McFarland is pushing an atheist view here, that when you die there’s nothing, but that’s something to wrestle with. It’s an idea that we can’t truly wrap our heads around. Even the idea of it just being a formless black void after we die… We still have to be conscious in some way to perceive that… How do you perceive nonexistence? Bortus on the other hand suggests that death is noble. It’s a part of life and it has it hazards on virtue. McFarlane dismisses it as the traditional philosophical idea, but even in the dismissal, we get to listen to the point. Despite all of this, the first officer seems shocked that McFarlane would wish to live forever. He gives a marvelous justification though…

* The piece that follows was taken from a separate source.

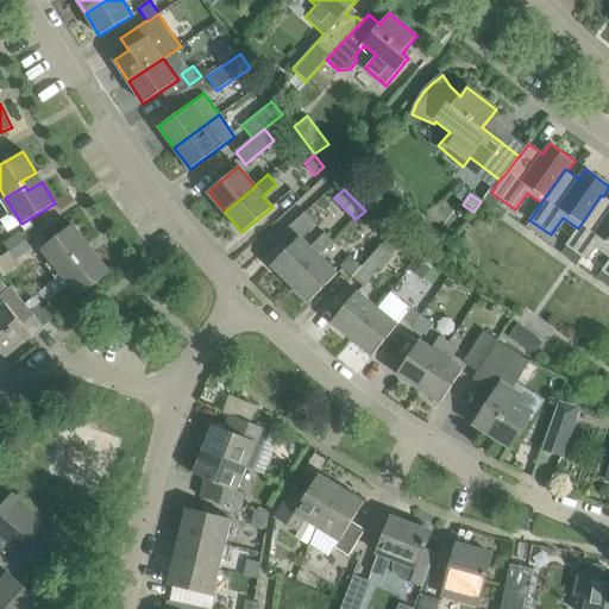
[(600,244),(608,250),(608,200),(603,196),(601,195),(578,228),(566,245),(586,261),(600,244)]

“I want to see what happens.”

I love this. I disagree with the primary tenant that McFarlane really wants to espouse, but he does it smartly – it’s classical liberalism which wants to debate the comcept, talk about it and chew it over and eventually come to a conclusion. It’s a difference between this and any of the modern Star Trek we see on Paramount plus which merely wishes to push it’s message, unquestioned. The Orville maybe stating its own opinion, but more importantly, they want to start the discussion. That’s why a single line can spark so much explanation from me here in this blog. That’s what Star Trek used to do.

Of course, you could justifiably say that I’m over thinking things here. But then again, hasn’t that always been the point of science fiction in general and Star Trek in particular?